4. Posting of Radiological Areas

5. High Radiation Area Controls

6. RCA Access Controls and Radworker Instructions

7. Conduct of Radiological Surveys

8. Radioactive Source Inventory and Control

9. Declared Pregnant Worker Program

F. List of corrective action documents (including corporate and subtiered systems) since

date of last inspection

a. Initiated by the radiation protection organization

b. Assigned to the radiation protection organization

c. Identify any CRs that are potentially related to a performance indicator event

NOTE: The lists should indicate the significance level of each issue and the search

criteria used. Please provide documents which are searchable so that the inspector

can perform word searches.

If not covered above, a summary of corrective action documents since date of last

inspection involving unmonitored releases, unplanned releases, or releases in which any

dose limit or administrative dose limit was exceeded (for Public Radiation Safety

Performance Indicator verification in accordance with IP 71151)

G. List of radiologically significant work activities scheduled to be conducted during the

inspection period (If the inspection is scheduled during an outage, please also include a

list of work activities greater than 1 rem, scheduled during the outage with the dose

estimate for the work activity.)

H. List of active radiation work permits

I. Radioactive source inventory list

A2-2

3. In-Plant Airborne Radioactivity Control and Mitigation (71124.03)

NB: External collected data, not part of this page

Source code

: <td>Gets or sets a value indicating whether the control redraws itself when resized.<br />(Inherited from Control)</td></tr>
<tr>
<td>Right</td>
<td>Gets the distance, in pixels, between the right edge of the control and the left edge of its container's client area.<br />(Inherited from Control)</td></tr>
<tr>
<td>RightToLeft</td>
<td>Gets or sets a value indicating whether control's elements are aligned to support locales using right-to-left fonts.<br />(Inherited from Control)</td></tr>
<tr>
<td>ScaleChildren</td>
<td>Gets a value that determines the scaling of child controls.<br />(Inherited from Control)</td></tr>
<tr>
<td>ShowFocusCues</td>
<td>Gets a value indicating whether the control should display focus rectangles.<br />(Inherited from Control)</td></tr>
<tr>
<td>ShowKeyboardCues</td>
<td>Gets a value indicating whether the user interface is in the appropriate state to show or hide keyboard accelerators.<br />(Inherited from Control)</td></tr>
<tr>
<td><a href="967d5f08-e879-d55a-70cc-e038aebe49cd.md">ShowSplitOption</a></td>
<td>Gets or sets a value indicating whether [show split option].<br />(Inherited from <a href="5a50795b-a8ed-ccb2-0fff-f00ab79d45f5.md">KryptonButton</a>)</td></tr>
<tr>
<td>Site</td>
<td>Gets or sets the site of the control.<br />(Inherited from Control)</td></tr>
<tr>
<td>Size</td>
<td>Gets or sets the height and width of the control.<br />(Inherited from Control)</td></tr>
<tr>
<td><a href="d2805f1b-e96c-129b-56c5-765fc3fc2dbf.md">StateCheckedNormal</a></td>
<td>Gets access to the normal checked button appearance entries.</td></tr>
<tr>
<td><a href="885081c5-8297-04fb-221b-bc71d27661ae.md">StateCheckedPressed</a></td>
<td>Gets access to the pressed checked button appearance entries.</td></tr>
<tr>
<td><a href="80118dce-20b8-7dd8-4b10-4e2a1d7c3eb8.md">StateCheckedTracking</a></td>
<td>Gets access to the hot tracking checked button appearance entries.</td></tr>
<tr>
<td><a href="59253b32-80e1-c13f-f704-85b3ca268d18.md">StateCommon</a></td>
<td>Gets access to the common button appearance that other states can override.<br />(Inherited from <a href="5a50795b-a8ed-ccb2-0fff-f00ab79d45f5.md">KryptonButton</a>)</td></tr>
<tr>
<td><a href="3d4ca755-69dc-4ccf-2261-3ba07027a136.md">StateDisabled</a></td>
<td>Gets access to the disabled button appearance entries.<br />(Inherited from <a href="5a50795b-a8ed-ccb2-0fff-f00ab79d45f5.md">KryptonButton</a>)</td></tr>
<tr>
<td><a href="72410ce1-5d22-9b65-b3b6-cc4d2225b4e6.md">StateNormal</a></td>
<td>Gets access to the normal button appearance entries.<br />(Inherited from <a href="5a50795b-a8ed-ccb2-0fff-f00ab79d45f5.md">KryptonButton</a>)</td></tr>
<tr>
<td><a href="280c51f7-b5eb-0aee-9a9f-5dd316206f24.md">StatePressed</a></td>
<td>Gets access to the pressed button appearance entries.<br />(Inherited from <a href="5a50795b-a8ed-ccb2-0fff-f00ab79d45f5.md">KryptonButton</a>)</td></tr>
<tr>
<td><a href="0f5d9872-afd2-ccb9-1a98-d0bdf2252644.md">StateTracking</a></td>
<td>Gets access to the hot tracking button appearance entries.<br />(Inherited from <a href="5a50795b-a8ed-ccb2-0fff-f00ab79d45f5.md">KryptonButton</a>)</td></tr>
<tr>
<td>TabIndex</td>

Date of Last Inspection: October 27, 2014

A. List of contacts and telephone numbers for the following areas:

1. Respiratory Protection Program

2. Self-contained breathing apparatus

B. Applicable organization charts

C. Copies of audits, self-assessments, vendor or NUPIC audits for contractor support

(SCBA), and LERs, written since date of last inspection related to:

1. Installed air filtration systems

2. Self-contained breathing apparatuses

D. Procedure index for:

1. use and operation of continuous air monitors

2. use and operation of temporary air filtration units

3. Respiratory protection

E. Please provide specific procedures related to the following areas noted below.

Additional Specific Procedures may be requested by number after the inspector reviews

the procedure indexes.

1. Respiratory protection program

2. Use of self-contained breathing apparatuses

3. Air quality testing for SCBAs

F. A summary list of corrective action documents (including corporate and subtiered

systems) written since date of last inspection, related to the Airborne Monitoring program

including:

1. continuous air monitors

2. Self-contained breathing apparatuses

3. respiratory protection program

NOTE: The lists should indicate the significance level of each issue and the search

criteria used. Please provide documents which are searchable.

G. List of SCBA qualified personnel - reactor operators and emergency response personnel

H. Inspection records for SCBAs staged in the plant for use since date of last inspection.

I. SCBA training and qualification records for control room operators, shift supervisors,

STAs, and OSC personnel for the last year.

A selection of personnel may be asked to demonstrate proficiency in donning, doffing,

and performance of functionality check for respiratory devices.